A Last Will and Testament, known simply as a Will, is a formal legal document governed by strict statutory requirements. It directs how a deceased person’s property and assets will be legally distributed to named individuals and entities. People often misunderstand how property is transferred after death. They believe that when they name their spouse, children or other beneficiaries in a Last Will and Testament, the named beneficiaries will automatically receive the assets after they die. This is incorrect. In order for the named beneficiaries to receive assets of the estate, the Will must be probated. Probate is the legal process by which the Surrogate’s Court validates the Will and authorizes the nominated Executor to act on behalf of the estate. A probate proceeding is required to prove the validity of the Will, settle the affairs of the estate, resolve claims of creditors, adjudicate the interests of heirs and other parties and retitle the assets as the Will directs. For purposes of illustration, consider a home. Would you pay a stranger hundreds of thousands of dollars for a home that belonged to someone who had passed away without proof that the seller had the legal right to sell the house? Of course not. The document that establishes the authority to sell the property is called Letters Testamentary and is issued by the Surrogate’s Court during the probate proceeding.

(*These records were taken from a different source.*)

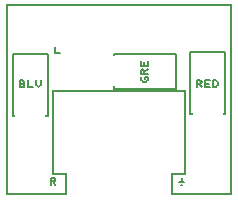
<source format=gto>
G04*
G04 Format:               Gerber RS-274X*
G04 Export Settings:      OSH Park*
G04 Layer:                TopSilkscreen*
G04 This File Name:       multiout.gto*
G04 Source File Name:     multiout.rrb*
G04 Unique ID:            f070ccaf-7153-4cd8-b911-aa9a0e54cd1d*
G04 Generated Date:       Monday, 19 February 2018 14:41:45*
G04*
G04 Created Using:        Robot Room Copper Connection v3.0.5875*
G04 Software Contact:     http://www.robotroom.com/CopperConnection/Support.aspx*
G04 License Number:       1880*
G04*
G04 Zero Suppression:     Leading*
G04 Number Precision:     2.4*
G04*
%FSLAX24Y24*%
%MOIN*%
%LNTopSilkscreen*%
%ADD10C,.006*%
%ADD11C,.007*%
%ADD12R,.007X.007*%
%ADD13R,.0709X.0984*%
%ADD14R,.075X.1213*%
%ADD15R,.0984X.0709*%
%ADD16R,.0984X.0984*%
%ADD17R,.0984X.1102*%
%ADD18R,.0984X.1496*%
%ADD19R,.1496X.0984*%
D10*
G01X7283Y4734D02*
Y2667D01*
X6102D01*
Y4734D01*
X7283D01*
X3582Y4685D02*
X5649D01*
Y3504D01*
X3582D01*
Y4685D01*
X1378Y4684D02*
Y2617D01*
X197D01*
Y4684D01*
X1378D01*
D11*
X5832Y541D02*
Y411D01*
X5758D02*
X5907D01*
X5825Y318D02*
X5840D01*
X1476D02*
Y541D01*
X1551D01*
X1565Y540D01*
X1578Y538D01*
X1590Y533D01*
X1601Y527D01*
X1610Y519D01*
X1618Y510D01*
X1622Y500D01*
X1625Y486D01*
X1624Y475D01*
X1620Y465D01*
X1614Y456D01*
X1605Y448D01*
X1595Y441D01*
X1583Y435D01*
X1570Y432D01*
X1551Y430D01*
X1476D01*
X1532D02*
X1625Y318D01*
X6348Y3566D02*
Y3789D01*
X6423D01*
X6437Y3788D01*
X6450Y3786D01*
X6462Y3781D01*
X6473Y3775D01*
X6482Y3767D01*
X6490Y3758D01*
X6495Y3748D01*
X6497Y3734D01*
X6496Y3723D01*
X6492Y3713D01*
X6486Y3704D01*
X6477Y3696D01*
X6467Y3689D01*
X6455Y3683D01*
X6442Y3680D01*
X6423Y3678D01*
X6348D01*
X6404D02*
X6497Y3566D01*
X6768D02*
X6619D01*
Y3789D01*
X6768D01*
X6619Y3678D02*
X6731D01*
X6890Y3789D02*
X6965D01*
G74*
G02X7039Y3715I0J74D01*
G01Y3641D01*
G02X6965Y3566I74J0D01*
G01X6890D01*
Y3789D01*
X443Y3678D02*
X517D01*
X531Y3677D01*
X544Y3674D01*
X557Y3669D01*
X568Y3663D01*
X577Y3655D01*
X584Y3646D01*
X589Y3637D01*
X592Y3622D01*
X590Y3612D01*
X587Y3602D01*
X580Y3593D01*
X572Y3584D01*
X562Y3577D01*
X550Y3572D01*
X537Y3568D01*
X517Y3566D01*
X443D01*
Y3789D01*
X517D01*
X531Y3788D01*
X544Y3786D01*
X557Y3781D01*
X568Y3775D01*
X577Y3767D01*
X584Y3758D01*
X589Y3748D01*
X592Y3734D01*
X590Y3723D01*
X587Y3713D01*
X580Y3704D01*
X572Y3696D01*
X562Y3689D01*
X550Y3683D01*
X537Y3680D01*
X517Y3678D01*
X714Y3789D02*
Y3566D01*
X863D01*
X1133Y3789D02*
Y3641D01*
G02X1059Y3566I74J0D01*
X985Y3641I0J74D01*
G01Y3789D01*
X1624Y4921D02*
Y4698D01*
X1773D01*
X4608Y3852D02*
Y3889D01*
X4701D01*
Y3815D01*
G02X4627Y3740I74J0D01*
G01X4553D01*
G02X4478Y3815I0J74D01*
G01Y3889D01*
X4701Y4011D02*
X4478D01*
Y4085D01*
X4479Y4099D01*
X4482Y4112D01*
X4487Y4125D01*
X4493Y4136D01*
X4501Y4145D01*
X4510Y4152D01*
X4519Y4157D01*
X4534Y4160D01*
X4544Y4158D01*
X4554Y4155D01*
X4564Y4148D01*
X4572Y4140D01*
X4579Y4130D01*
X4584Y4118D01*
X4588Y4105D01*
X4590Y4085D01*
Y4011D01*
Y4067D02*
X4701Y4160D01*
Y4431D02*
Y4282D01*
X4478D01*
Y4431D01*
X4590Y4282D02*
Y4393D01*
%LPC*%
D13*
X5177Y4095D03*
D14*
X5264Y5652D03*
X6264D03*
X3264D03*
X4264D03*
X1264D03*
X2264D03*
D15*
X6693Y4291D03*
X787Y4241D03*
D16*
X2116Y4093D03*
D17*
X787Y689D03*
X6644Y738D03*
D18*
X6693Y2707D03*
X787D03*
D19*
X3593Y4095D03*
%LPD*%
D12*
X0Y6299D02*
X7480D01*
Y0D01*
X5512D01*
Y687D01*
X5939D01*
Y3425D01*
X1545D01*
Y687D01*
X1969D01*
Y0D01*
X0D01*
Y6299D01*
M02*

</source>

Before the Court accepts the Will for probate, the persons who would be entitled to a share of the estate if the decedent had died without a Will are entitled to notice and an opportunity to challenge the Will or the appointment of the Executor. This process can be time-consuming and costly.
Apart from the cost and delay associated with a probate proceeding, the public nature of the proceeding is often quite distressing. Everything in the Court’s file, including the names and addresses of family members and beneficiaries, and a list of assets and their values is accessible to the general public and can be used to contact family members for solicitations regarding estate property and sometimes for other reasons.
Frequently, people inquire if there is a way to distribute assets after death without the need for a probate proceeding. Trusts have become a popular way of accomplishing this goal. One type of trust, the revocable living trust, achieves the same objectives as a Will, and also provides protection during your lifetime. Like a Will, it directs the distribution of your assets after death. Unlike a Will, it becomes effective immediately and continues to exist after your death. This is important for two reasons: first, there is no need for probate, as your assets are owned by and distributed through your revocable living trust; secondly, it carries out your instructions should you become incapacitated.